For the love of language. Designing for erudition. Marvelous, extraordinary, astounding remarkable, miraculous — this essentially was our goal during design and engineering of the app created to make humans communication more accurate, polite and delightful.


Daniel and I are passionate about English, especially as it’s not our native language. You can communicate efficiently knowing just around 1,000 words. However, you can make it accurate, pleasant and full of regard for others using several more.

It’s a scientific evidence that every new experience or information stimulates creating new neural connections in our brains. It means that, knowing one word we can quickly learn a new one as the first one immediately becomes a reference for the new one.
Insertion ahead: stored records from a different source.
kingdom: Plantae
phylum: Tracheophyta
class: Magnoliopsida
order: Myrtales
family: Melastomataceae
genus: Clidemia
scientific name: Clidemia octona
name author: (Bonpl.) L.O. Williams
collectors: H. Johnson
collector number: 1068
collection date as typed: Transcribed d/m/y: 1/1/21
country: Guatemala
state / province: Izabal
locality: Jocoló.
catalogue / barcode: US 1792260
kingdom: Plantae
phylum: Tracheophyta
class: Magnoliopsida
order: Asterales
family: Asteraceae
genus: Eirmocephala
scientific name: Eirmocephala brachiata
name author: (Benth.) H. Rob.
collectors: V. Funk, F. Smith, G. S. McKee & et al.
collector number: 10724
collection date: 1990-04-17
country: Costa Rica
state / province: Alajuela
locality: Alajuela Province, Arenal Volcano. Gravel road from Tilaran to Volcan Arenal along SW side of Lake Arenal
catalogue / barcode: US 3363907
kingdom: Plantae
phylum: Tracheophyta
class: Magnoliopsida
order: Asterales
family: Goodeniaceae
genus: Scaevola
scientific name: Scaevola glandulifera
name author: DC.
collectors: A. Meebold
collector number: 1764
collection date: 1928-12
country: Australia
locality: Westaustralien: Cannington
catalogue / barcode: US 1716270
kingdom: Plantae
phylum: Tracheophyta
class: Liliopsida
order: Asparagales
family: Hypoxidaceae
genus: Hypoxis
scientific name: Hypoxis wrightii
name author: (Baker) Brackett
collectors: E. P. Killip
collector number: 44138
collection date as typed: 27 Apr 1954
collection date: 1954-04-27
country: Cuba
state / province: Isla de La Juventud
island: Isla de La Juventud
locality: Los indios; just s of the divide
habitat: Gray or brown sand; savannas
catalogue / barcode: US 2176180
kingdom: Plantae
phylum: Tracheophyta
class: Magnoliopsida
It takes place due to the process of perception which begins with an object in the real world, termed the distal object. The object stimulates human’s brain. Then the stimulus is transformed into neural activity — a process called transduction. The neural signal is transmitted to the brain and processed. The resulting mental re-creation of the distal stimulus is the percept. So that’s exactly what happens when we discover new vocabulary based on words or idioms we’ve already known.

We decided to build an interface that would allow anyone to enrich their vocabulary.


We’ve created a horizontal architecture to let users easily navigate between screens by just a simple swipe. The only vertical flow leads to a modal where users can find out more about the benefits of the full version and eventually choose a preferable subscription.

The D view — subscription modal — unites all 3 touchpoints. They were intentionally designed to emphasize the value of paid version in the context, e.g. when users search for synonyms only one is visible while the rest is blurred. This is followed by a blue button presenting a particular number of available synonyms in the form of a CTA label.


We wanted to make the visual layer explicit while interactive one immediately familiar. Typography plays an ever so important role in this interface we’ve crafted. Its weights and heights were meticulously specified to fit context and ease perception of contents. Italics represent synonym references. The colour palette we’ve created helps to enhance focal points. Chartreuse and teal colours emphasize the relevance of particular contexts and distinguish Lexicon branding. Colorful elements in the background provide feedback and complement content while rewarding users with soft appealing visuals.

When it comes to interactions we’ve taken really deep care of letting users interact with the interface using just one hand. In the matter of that, a simple swipe left or right takes users to a different tab what’s indicated by page controls at the top of view getting scale up or down and contrast. Users can save and remove synonyms by familiar gestures. Long press on a search result lets users save it while dragging it towards left lets to remove saved synonym.

During work on the Lexcion app, we’ve often used it in the evenings. Due to its brightness, we quite naturally felt a need for dark mode. To achieve it almost effortlessly we’ve applied system colours representing equivalents for either light and dark mode. While the app remained unobtrusive and beautiful now it fatigues eyes less simultaneously decreasing battery drain.